# Your goal
Produce one exact copy of the records, no pictures.

[Saved entries]
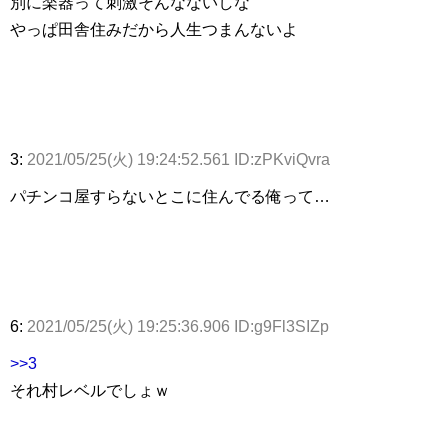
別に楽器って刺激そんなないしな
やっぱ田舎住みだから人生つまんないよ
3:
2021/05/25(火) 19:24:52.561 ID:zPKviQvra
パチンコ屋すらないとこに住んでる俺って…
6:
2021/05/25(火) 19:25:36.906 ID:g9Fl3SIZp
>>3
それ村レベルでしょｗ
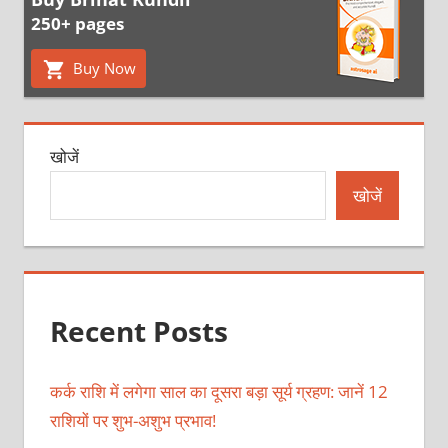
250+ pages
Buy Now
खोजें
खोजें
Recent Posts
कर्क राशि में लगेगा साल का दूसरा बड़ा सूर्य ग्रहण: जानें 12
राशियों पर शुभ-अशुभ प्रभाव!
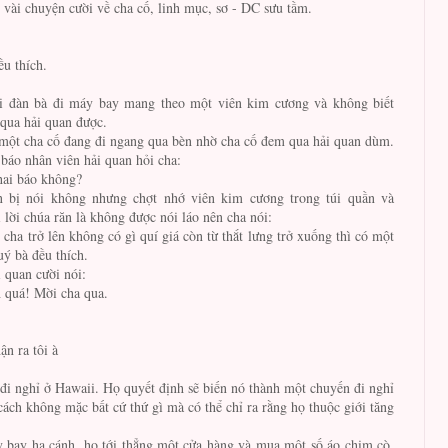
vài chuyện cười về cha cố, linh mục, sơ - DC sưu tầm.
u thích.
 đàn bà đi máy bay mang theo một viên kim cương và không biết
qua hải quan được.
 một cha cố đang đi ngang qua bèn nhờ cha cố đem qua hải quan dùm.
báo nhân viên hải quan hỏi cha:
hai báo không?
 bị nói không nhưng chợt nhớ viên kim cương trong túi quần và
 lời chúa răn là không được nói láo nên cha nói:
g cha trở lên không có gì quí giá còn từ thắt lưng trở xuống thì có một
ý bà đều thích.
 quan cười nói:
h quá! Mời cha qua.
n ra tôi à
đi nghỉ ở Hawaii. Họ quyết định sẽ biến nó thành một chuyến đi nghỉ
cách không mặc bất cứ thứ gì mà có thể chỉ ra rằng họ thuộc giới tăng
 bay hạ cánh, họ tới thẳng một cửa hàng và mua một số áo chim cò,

# Reply
別に楽器って刺激そんなないしな
やっぱ田舎住みだから人生つまんないよ
3:
2021/05/25(火) 19:24:52.561 ID:zPKviQvra
パチンコ屋すらないとこに住んでる俺って…
6:
2021/05/25(火) 19:25:36.906 ID:g9Fl3SIZp
>>3
それ村レベルでしょｗ
250+ pages
Buy Now
खोजें
खोजें
Recent Posts
कर्क राशि में लगेगा साल का दूसरा बड़ा सूर्य ग्रहण: जानें 12
राशियों पर शुभ-अशुभ प्रभाव!
vài chuyện cười về cha cố, linh mục, sơ - DC sưu tầm.
u thích.
 đàn bà đi máy bay mang theo một viên kim cương và không biết
qua hải quan được.
 một cha cố đang đi ngang qua bèn nhờ cha cố đem qua hải quan dùm.
báo nhân viên hải quan hỏi cha:
hai báo không?
 bị nói không nhưng chợt nhớ viên kim cương trong túi quần và
 lời chúa răn là không được nói láo nên cha nói:
g cha trở lên không có gì quí giá còn từ thắt lưng trở xuống thì có một
ý bà đều thích.
 quan cười nói:
h quá! Mời cha qua.
n ra tôi à
đi nghỉ ở Hawaii. Họ quyết định sẽ biến nó thành một chuyến đi nghỉ
cách không mặc bất cứ thứ gì mà có thể chỉ ra rằng họ thuộc giới tăng
 bay hạ cánh, họ tới thẳng một cửa hàng và mua một số áo chim cò,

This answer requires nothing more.